** Opening Task input block **

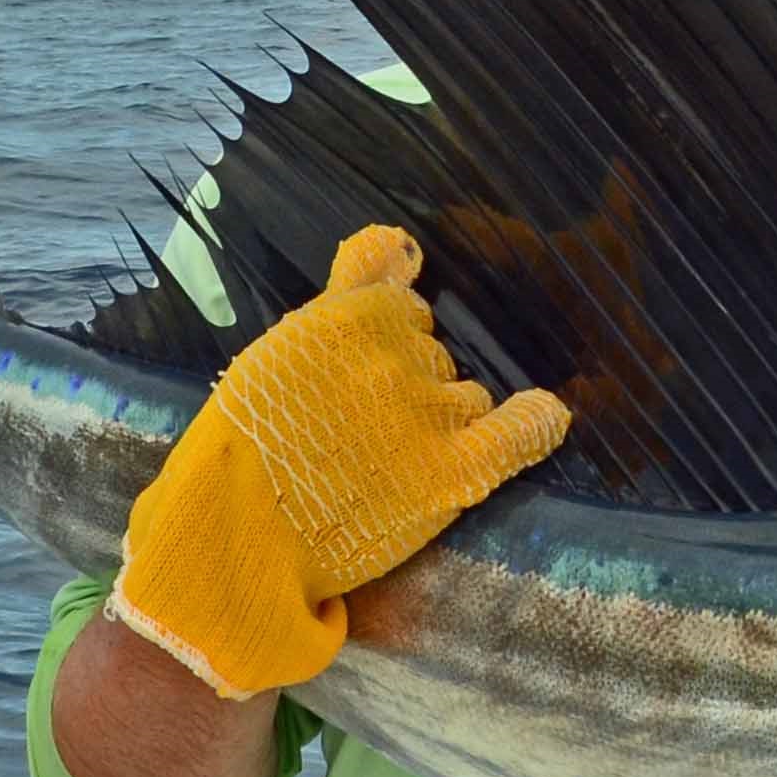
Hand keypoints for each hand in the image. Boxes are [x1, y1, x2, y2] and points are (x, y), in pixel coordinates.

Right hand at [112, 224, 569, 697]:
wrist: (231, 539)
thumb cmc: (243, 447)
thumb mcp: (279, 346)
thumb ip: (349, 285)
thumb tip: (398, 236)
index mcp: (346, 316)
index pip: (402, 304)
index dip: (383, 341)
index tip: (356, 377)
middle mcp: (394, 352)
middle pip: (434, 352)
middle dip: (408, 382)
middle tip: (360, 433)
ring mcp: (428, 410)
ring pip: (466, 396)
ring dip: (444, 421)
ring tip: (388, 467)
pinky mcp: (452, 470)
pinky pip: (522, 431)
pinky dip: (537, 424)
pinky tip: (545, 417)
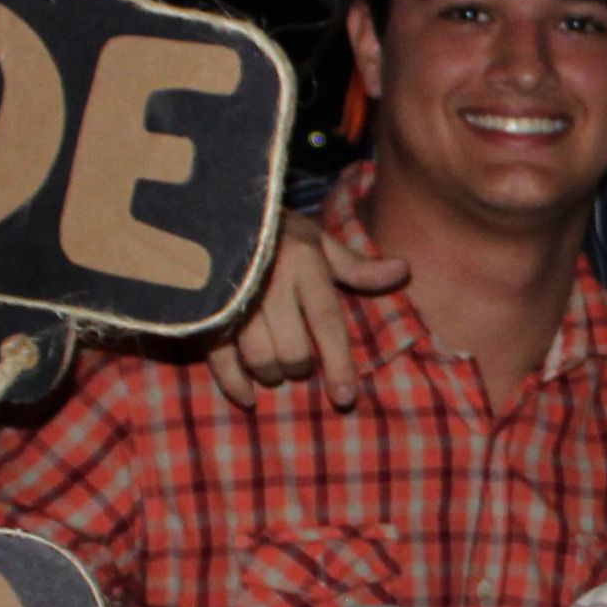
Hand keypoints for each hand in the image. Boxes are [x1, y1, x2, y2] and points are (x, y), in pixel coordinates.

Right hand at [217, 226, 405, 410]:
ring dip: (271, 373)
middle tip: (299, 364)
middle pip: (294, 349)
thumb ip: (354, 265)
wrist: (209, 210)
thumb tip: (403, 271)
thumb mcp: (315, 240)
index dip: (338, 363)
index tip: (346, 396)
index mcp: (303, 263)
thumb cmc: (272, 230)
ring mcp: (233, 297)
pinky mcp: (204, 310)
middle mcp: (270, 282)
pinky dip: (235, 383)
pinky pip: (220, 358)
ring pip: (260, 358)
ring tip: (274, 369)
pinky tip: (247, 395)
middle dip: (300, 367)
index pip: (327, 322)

** Closing Task input block **

Prompt – I'd like the lines above from the one with "middle mcp: (394, 352)" up to and including the one with "pinky tip: (545, 417)" copied exactly, with no other lines.

Result of this task –
middle mcp: (394, 352)
middle pip: (434, 352)
middle dip: (408, 382)
middle tip: (360, 433)
ring mcp: (428, 410)
ring pip: (466, 396)
ring dip: (444, 421)
ring tip: (388, 467)
pinky mcp: (452, 470)
pinky pip: (522, 431)
pinky dip: (537, 424)
pinky tip: (545, 417)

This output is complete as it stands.